• GIVEN RECORDS:

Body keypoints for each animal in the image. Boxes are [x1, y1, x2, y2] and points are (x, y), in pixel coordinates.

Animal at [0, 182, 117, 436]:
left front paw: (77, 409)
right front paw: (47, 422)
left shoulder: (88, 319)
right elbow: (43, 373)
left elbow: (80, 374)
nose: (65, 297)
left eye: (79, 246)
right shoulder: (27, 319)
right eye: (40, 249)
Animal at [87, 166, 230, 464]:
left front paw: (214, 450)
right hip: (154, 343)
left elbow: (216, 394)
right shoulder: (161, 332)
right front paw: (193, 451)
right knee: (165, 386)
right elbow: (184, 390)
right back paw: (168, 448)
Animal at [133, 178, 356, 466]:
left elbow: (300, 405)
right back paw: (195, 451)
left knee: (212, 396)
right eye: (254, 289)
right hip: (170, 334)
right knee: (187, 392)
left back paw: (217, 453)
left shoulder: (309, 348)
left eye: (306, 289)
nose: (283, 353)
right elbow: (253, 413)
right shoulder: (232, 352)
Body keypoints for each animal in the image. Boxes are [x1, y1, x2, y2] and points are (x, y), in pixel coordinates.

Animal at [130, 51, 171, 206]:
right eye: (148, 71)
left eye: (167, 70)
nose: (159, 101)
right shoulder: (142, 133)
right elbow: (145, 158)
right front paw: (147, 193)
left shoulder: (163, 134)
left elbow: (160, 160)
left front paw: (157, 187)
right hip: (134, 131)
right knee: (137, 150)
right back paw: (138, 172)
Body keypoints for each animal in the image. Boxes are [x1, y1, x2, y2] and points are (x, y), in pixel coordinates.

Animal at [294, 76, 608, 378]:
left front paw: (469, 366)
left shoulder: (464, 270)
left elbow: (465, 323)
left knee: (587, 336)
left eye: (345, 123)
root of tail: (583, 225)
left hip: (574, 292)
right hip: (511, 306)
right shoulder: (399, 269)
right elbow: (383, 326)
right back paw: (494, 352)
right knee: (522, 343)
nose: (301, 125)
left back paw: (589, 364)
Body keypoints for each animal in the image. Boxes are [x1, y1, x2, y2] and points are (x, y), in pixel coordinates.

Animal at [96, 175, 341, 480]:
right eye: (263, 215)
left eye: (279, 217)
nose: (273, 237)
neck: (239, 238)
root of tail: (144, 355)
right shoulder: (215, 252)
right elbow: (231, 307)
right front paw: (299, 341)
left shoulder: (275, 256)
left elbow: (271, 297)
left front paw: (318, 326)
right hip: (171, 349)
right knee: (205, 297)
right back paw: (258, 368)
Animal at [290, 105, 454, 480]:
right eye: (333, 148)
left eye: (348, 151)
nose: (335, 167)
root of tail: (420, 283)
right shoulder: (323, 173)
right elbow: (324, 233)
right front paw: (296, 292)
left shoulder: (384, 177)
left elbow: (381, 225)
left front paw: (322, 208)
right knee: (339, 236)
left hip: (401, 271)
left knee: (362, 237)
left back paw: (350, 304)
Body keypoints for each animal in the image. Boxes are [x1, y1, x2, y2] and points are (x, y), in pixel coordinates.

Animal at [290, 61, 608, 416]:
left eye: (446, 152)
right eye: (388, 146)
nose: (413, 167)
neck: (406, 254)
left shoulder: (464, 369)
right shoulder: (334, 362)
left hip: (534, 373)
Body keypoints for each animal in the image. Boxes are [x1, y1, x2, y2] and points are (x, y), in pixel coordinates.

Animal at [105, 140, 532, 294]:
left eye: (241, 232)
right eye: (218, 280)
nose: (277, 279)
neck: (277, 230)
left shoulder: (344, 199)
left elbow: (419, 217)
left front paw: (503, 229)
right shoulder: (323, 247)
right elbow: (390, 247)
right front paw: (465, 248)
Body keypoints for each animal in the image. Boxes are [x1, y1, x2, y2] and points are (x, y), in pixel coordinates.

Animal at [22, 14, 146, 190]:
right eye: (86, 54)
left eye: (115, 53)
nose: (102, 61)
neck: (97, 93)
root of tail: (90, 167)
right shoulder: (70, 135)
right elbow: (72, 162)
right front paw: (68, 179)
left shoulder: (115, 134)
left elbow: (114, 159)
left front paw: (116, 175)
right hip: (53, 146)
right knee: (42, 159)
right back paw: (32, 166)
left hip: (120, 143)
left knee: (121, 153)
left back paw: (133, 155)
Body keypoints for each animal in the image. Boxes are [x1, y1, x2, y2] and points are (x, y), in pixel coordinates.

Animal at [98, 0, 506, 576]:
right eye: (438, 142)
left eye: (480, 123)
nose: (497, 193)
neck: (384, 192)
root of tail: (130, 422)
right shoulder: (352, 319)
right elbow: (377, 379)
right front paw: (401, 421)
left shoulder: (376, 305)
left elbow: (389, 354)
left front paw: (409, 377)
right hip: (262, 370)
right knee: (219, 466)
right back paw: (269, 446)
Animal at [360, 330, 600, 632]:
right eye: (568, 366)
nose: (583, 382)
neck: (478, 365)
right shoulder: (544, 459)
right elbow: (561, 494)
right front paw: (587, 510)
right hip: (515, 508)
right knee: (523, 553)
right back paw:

• ASSIGNMENT:
Return exactly, and only, the lines above starting at the line that contains "right shoulder: (323, 173)" and ending at the line that contains "left back paw: (350, 304)".

• YOUR RESPONSE:
right shoulder: (323, 173)
right elbow: (324, 233)
right front paw: (296, 292)
left shoulder: (384, 177)
left elbow: (381, 225)
left front paw: (322, 208)
right knee: (339, 236)
left hip: (401, 271)
left knee: (362, 237)
left back paw: (350, 304)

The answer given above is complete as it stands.